那胖子打量了一圈,道:“你们怎们净找这么些长相显眼的,不怕被抓啊?”那瘦子倒不避开她们几个,指着一个直接回道:“这个是岱川柳员外家的,她娘早死了,她爹好几房续弦和姨太太,儿子都不知道生了多少个了,哪会管她。
再说了,被掳走的女人,哪有再找回去的道理?”顾月疏血凉了一半,她瞥眼瞧了一眼那姑娘,她默不作声地垂着脑袋。
瘦子又指了指顾月疏,眯了眯鼠眼道:“这三个,我们观察很久了,像是举目无亲到岱川的。
几个女人,身边连个男人都没有,指不定以前是干什么勾当的。
”“那好,我现在就叫村里那几个光棍过来…”胖子说着便随同瘦子出了门,看着并不结实的木门再次被锁了起来。
顾月疏扭头朝旁边看去,借着微弱的亮光看见了沈白桦倒在一边,面上敷了一层薄汗,眉头紧紧的皱着。
顾月疏猜测应是惊惧过度晕过去了。
不行,得想办法赶紧离开这。
双手双脚都被绑起,顾月疏背靠着墙壁,艰难地想要起身,秋雯见此情形,同样扭动着身体想要起来。

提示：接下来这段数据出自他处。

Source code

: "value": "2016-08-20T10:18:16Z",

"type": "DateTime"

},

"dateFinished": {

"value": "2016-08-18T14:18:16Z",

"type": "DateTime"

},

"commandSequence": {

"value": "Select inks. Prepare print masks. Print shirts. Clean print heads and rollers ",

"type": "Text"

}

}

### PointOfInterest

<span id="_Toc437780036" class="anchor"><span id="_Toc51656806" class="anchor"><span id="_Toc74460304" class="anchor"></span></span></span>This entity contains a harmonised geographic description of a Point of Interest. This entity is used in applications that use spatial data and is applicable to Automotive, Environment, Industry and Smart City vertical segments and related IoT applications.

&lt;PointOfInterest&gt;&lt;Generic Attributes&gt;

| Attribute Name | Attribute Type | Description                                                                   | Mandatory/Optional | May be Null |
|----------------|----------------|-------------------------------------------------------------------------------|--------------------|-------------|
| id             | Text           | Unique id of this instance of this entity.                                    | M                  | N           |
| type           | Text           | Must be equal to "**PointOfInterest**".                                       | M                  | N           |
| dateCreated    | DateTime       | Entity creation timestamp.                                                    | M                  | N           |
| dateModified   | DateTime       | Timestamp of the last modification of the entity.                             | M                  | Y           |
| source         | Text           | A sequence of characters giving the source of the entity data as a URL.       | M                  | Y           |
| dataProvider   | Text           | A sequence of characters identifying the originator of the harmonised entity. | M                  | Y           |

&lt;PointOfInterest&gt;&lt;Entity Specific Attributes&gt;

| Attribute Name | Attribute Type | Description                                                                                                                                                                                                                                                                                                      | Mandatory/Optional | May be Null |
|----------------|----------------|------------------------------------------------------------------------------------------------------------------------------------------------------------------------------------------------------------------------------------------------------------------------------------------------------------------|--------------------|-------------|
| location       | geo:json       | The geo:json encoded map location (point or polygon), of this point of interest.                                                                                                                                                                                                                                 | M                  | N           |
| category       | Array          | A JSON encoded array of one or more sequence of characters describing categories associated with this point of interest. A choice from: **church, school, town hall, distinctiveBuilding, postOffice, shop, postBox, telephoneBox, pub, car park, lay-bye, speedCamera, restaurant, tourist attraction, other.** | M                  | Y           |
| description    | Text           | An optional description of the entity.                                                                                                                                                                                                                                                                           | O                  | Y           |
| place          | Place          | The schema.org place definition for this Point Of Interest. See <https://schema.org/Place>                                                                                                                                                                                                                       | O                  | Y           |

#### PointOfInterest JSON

小屋的木门破败不堪,,从中间的缝里透出隙光,灰尘在空中无序的飘动着。
顾月疏在门前蹲下,小心翼翼地透过缝隙朝外看,目能所及之处,应当无人看守,但不知视线的死角处情况如何。
该怎么办?要不要赌一把?顾月疏扭头看了一眼沈白桦,咬咬牙,站起身,拼尽力气朝着木门撞去。
大不了就是挨顿毒打罢了。
许是没进食的缘故,看着脆弱的木门生生承受了顾月疏多次撞击后,仍是没有被破开,秋雯在一旁呜呜叫了两声,挤开顾月疏,自己向前撞了上去。
伴着木门四分五裂的碎裂声,秋雯重重地摔处门外,顾月疏一蹦一跳想要去扶她,甚至忘了自己的双手双脚还未被解开束缚。
秋雯忽然扭着身体呜呜叫着,眼神惊恐地盯着顾月疏。
待她刚跳出门外,一记飞踢落到她的小腹上,她痛得倒吸一口凉气,跌倒在地。